Data>
┌──

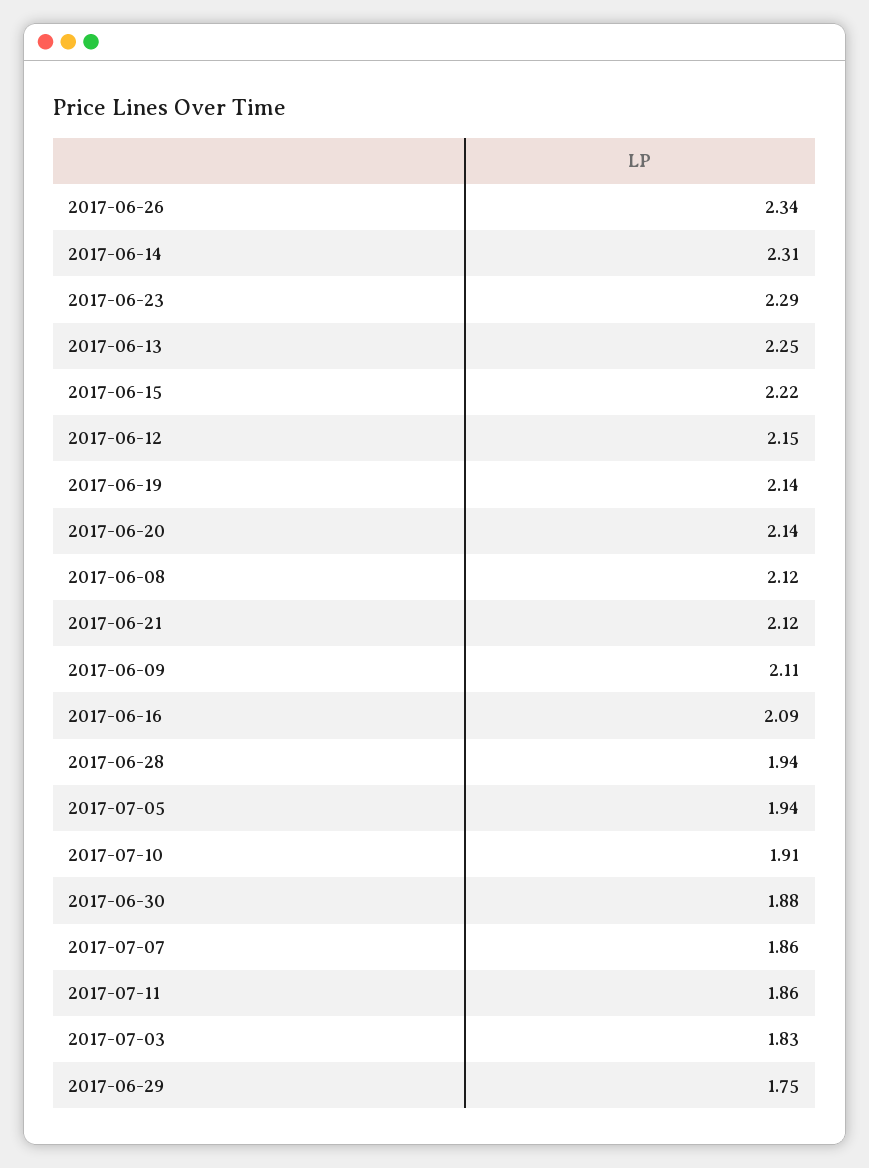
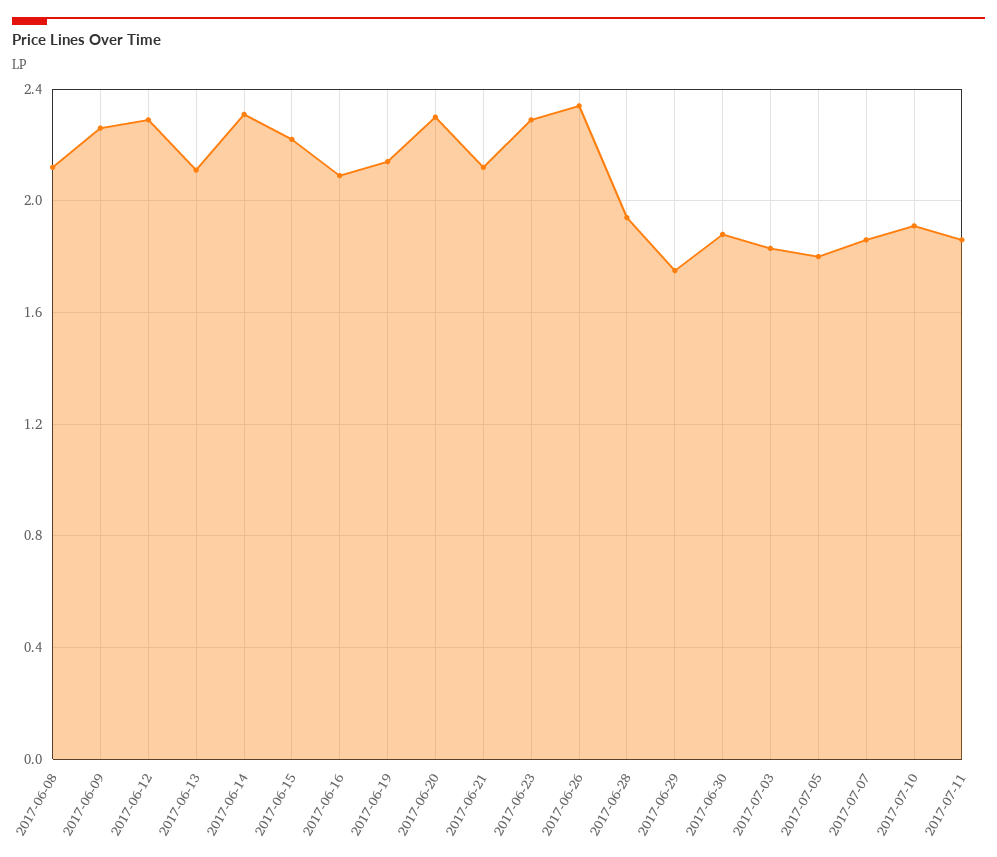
2017-06-13: 2.25 -> 2.1
2017-06-12: 2.15 -> 2.3
2017-06-20: 2.14 -> 2.3
2017-06-09: 2.11 -> 2.25
2017-07-05: 1.94 -> 1.8

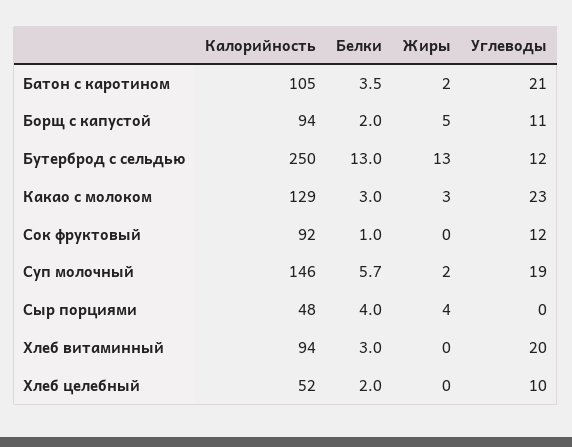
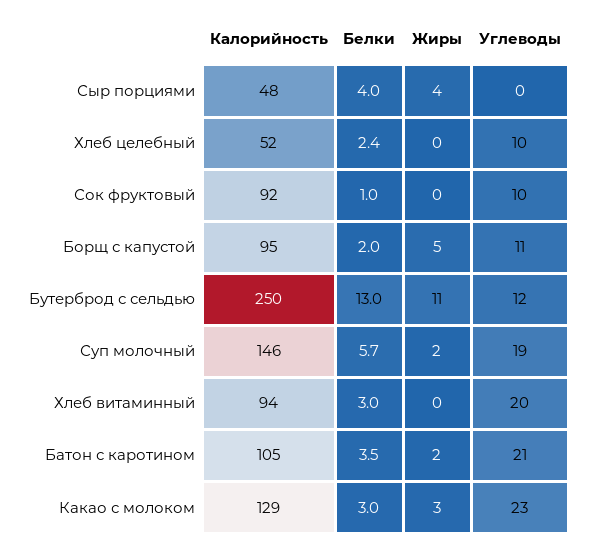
Калорийность, Борщ с капустой: 94 -> 95
Жиры, Бутерброд с сельдью: 13 -> 11
Углеводы, Сок фруктовый: 12 -> 10
Белки, Хлеб целебный: 2 -> 2.4

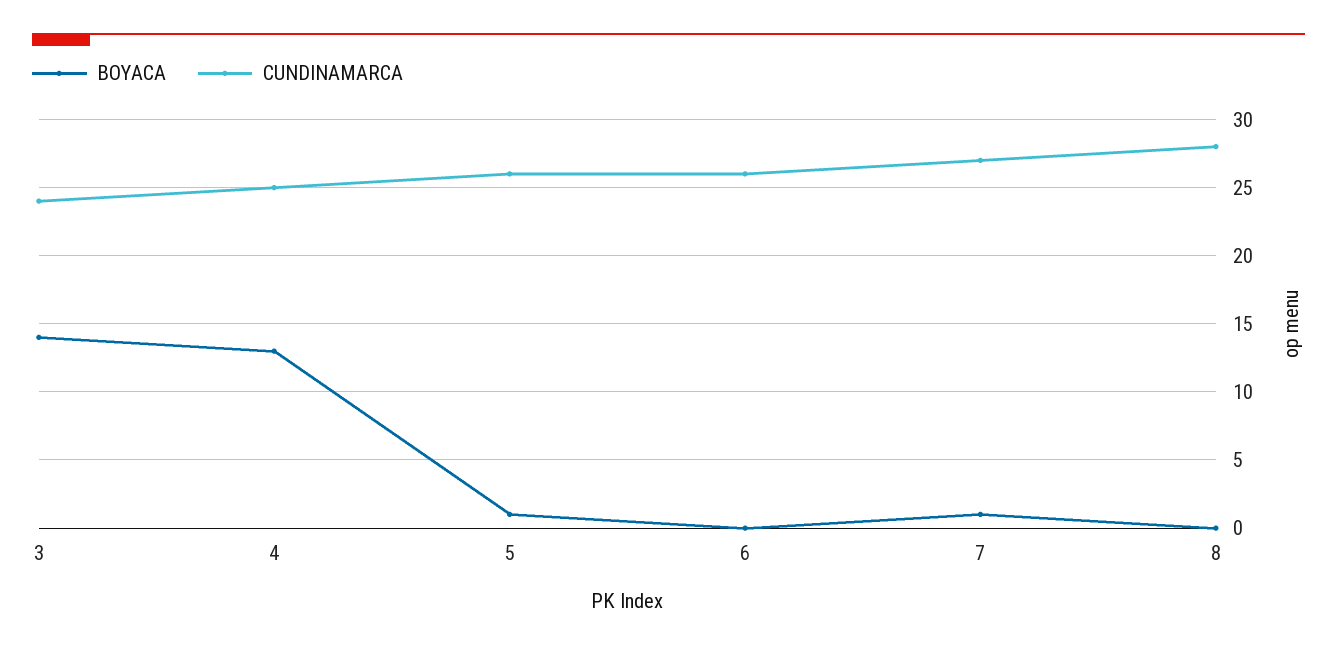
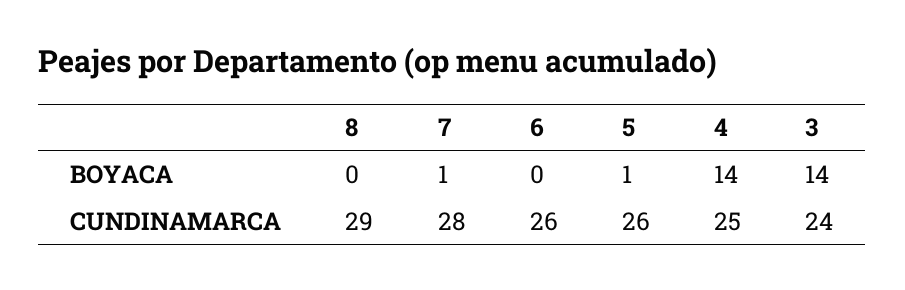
BOYACA, 4: 13 -> 14
CUNDINAMARCA, 7: 27 -> 28
CUNDINAMARCA, 8: 28 -> 29

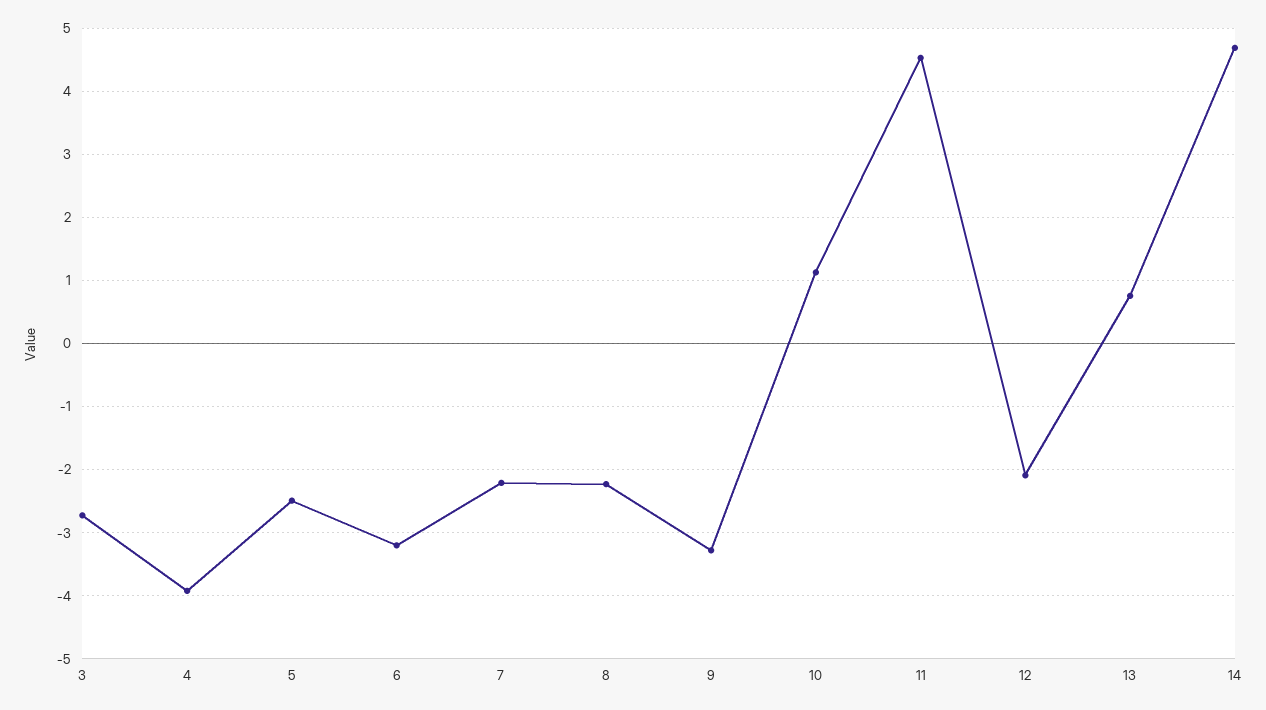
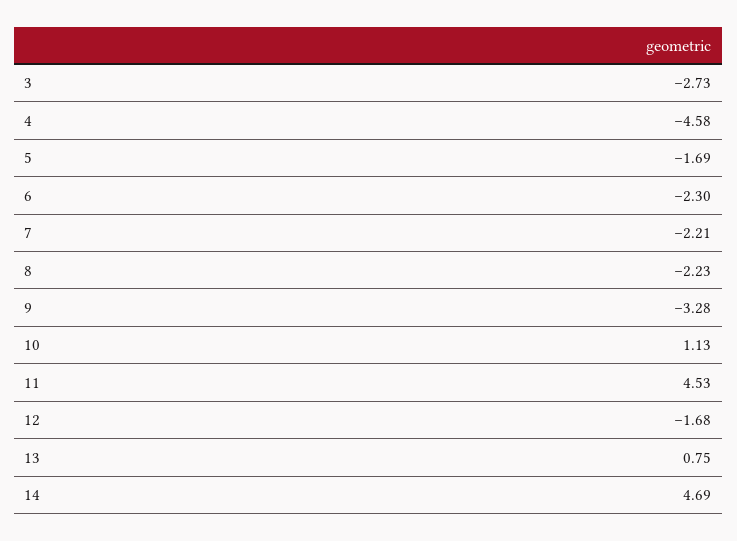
4: -3.9 -> -4.58
5: -2.5 -> -1.69
6: -3.2 -> -2.3
12: -2.1 -> -1.68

└──

Task goal>
All pictures should be dropped; the lines from the one containing "Белки, Хлеб целебный: 2 -> 2.4" through the last line of the material are to be set down exactly.

The completed task>
Белки, Хлеб целебный: 2 -> 2.4

BOYACA, 4: 13 -> 14
CUNDINAMARCA, 7: 27 -> 28
CUNDINAMARCA, 8: 28 -> 29

4: -3.9 -> -4.58
5: -2.5 -> -1.69
6: -3.2 -> -2.3
12: -2.1 -> -1.68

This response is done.